Impact: Delays discourage investment in affordable projects, limiting options to costlier ready-to-move-in homes.
5. Socioeconomic Fallout
- Rental Burden: Middle-class families spend 30–50% of income on rent (₹20,000–₹40,000 for a 2 BHK), reducing savings.
- Suburban Shift: Buyers move to Greater Noida or Navi Mumbai (₹30–50 lakh homes), facing long commutes and limited amenities.
- Delayed Milestones: Housing costs delay marriage, child-rearing, and other goals, impacting quality of life.
- Inequality: The luxury housing boom widens the wealth gap, marginalizing the middle class.

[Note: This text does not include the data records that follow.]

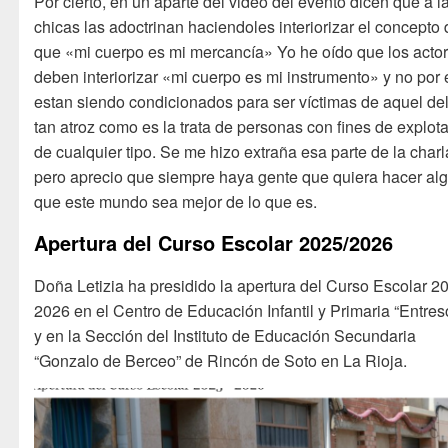
Por cierto, en un aparte del video del evento dicen que a l
chicas las adoctrinan haciendoles interiorizar el concepto
que «mi cuerpo es mi mercancía» Yo he oído que los acto
deben interiorizar «mi cuerpo es mi instrumento» y no por
estan siendo condicionados para ser víctimas de aquel del
tan atroz como es la trata de personas con fines de explot
de cualquier tipo. Se me hizo extraña esa parte de la charl
pero aprecio que siempre haya gente que quiera hacer alg
que este mundo sea mejor de lo que es.
Apertura del Curso Escolar 2025/2026
Doña Letizia ha presidido la apertura del Curso Escolar 20
2026 en el Centro de Educación Infantil y Primaria “Entres
y en la Sección del Instituto de Educación Secundaria
“Gonzalo de Berceo” de Rincón de Soto en La Rioja. ​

National Housing Market Trends
- Sales Decline: Sales across seven major cities fell 28% YoY in Q1 2025 (93,280 units vs. 130,170 in Q1 2024), driven by high prices and economic uncertainty.
- Price Growth: Prices rose 10–34% in Q1 2025, with NCR (34%) and Bengaluru (20%) leading. The national average home price hit ₹1.23 crore in 2024.
- Luxury Boom: Premium homes worth ₹3.80 lakh crore sold in 2024’s first nine months, catering to high-net-worth buyers.
- Policy Support: PMAY and NHB’s ₹27,000 crore financing in 2023–24 bolster affordability, but urban land costs limit impact.

Solutions for the Middle Class
Immediate Steps:
- Boost Affordable Supply: Tax incentives for developers to launch ₹30–50 lakh projects.
- Lower Loan Rates: Subsidized rates (6–7%) or 30-year tenures for middle-income borrowers.
- Strengthen RERA: Enforce strict project timelines to rebuild trust.
- Expand CHB Model: Replicate Chandigarh’s e-auctions in NCR and MMR.

Long-Term Reforms:
- Land Reforms: Release government land and ease FSI norms to reduce costs.
- PMAY Inclusion: Extend subsidies to ₹6–12 lakh earners.
- Suburban Connectivity: Enhance infrastructure to make peripheral areas viable.
- Rental Housing: Promote regulated rentals with tax benefits.
Future Outlook
- NCR: Infrastructure and luxury demand will drive growth, but affordable projects could ease middle-class access.
- Mumbai: Festive launches and potential rate cuts in late 2025 may spur sales, though affordability challenges persist.
- Chandigarh: Stable affordability will attract middle-class buyers, serving as a model for reform.
- Policy Impact: NHB, PMAY, and RBI policies will shape recovery, with a repo rate cut to 6% potentially lowering EMIs.
Conclusion
The NHB’s 2024 report reveals a dynamic yet unequal housing market: NCR’s resilience, Mumbai’s unaffordability, and Chandigarh’s affordability highlight diverse realities. The middle class, however, faces a crisis, with soaring prices, high loan costs, and scarce affordable options making homeownership elusive. In Mumbai, a modest home requires decades of savings, while NCR’s price surges exclude middle-income buyers. Chandigarh offers hope, but broader reforms—more supply, better financing, and policy innovation—are critical to ensure equitable housing access. As India’s urban population grows, addressing the middle-class housing crisis will be essential for economic and social stability.